In a few days I’ll celebrate the Jewish New Year, also known by its Hebrew name Rosh Hashanah. On that same day I’ll also enter the Ten Days of Awe.
The Jewish New Year marks the beginning of the Ten Days of Awe, during which Jews reflect upon their actions over the past year and seek forgiveness for their transgressions in hopes of influencing God’s final judgment. On Rosh Hashanah God is said to inscribe the fate of every person for the upcoming year in the Book of Life or the Book of Death. However, the verdict is not decided until ten days later, on Yom Kippur.
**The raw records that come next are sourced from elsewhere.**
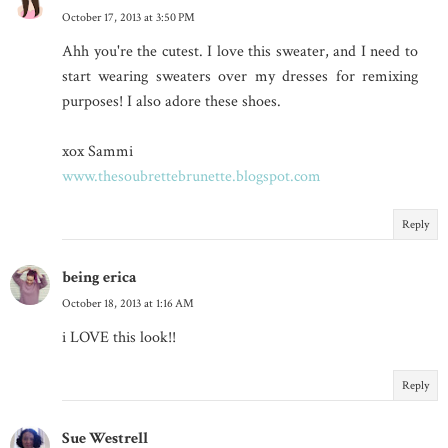
October 17, 2013 at 3:50 PM
Ahh you're the cutest. I love this sweater, and I need to
start wearing sweaters over my dresses for remixing
purposes! I also adore these shoes.
xox Sammi
www.thesoubrettebrunette.blogspot.com
Reply
being erica
October 18, 2013 at 1:16 AM
i LOVE this look!!
Reply
Sue Westrell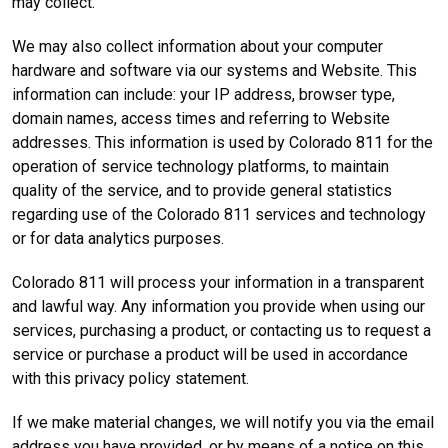
may collect.
We may also collect information about your computer
hardware and software via our systems and Website. This
information can include: your IP address, browser type,
domain names, access times and referring to Website
addresses. This information is used by Colorado 811 for the
operation of service technology platforms, to maintain
quality of the service, and to provide general statistics
regarding use of the Colorado 811 services and technology
or for data analytics purposes.
Colorado 811 will process your information in a transparent
and lawful way. Any information you provide when using our
services, purchasing a product, or contacting us to request a
service or purchase a product will be used in accordance
with this privacy policy statement.
If we make material changes, we will notify you via the email
address you have provided, or by means of a notice on this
This is a very special time of the year for every Jew, no matter how religious one is. Every Jewish person observes this holiday—some more, some less. And so do I—probably on the less side, but I definitely do.
Holidays bring their traditions to us. Trends and generations modify them over time. Yet it all ties us to our roots and keeps our expectations in line.
This year, I will be in New York during the holiday. Though I will stay in a hotel, away from my home and family, I’m excited and looking forward to it. Something in this city makes me feel more connected and closer to the Jewish holiday and tradition.
I am not there yet and I already sense the distinct savors of the Jewish food that Rosh Hashanah brings—brisket, matzo ball soup, honey cake, the challah bread and even the hateful gefilte fish.
So if you know any good Jewish delis that will be open during the holiday, a place where I can celebrate my New Year please let me know.
I wish you a Happy New Year and G’mar Hatima Tovah.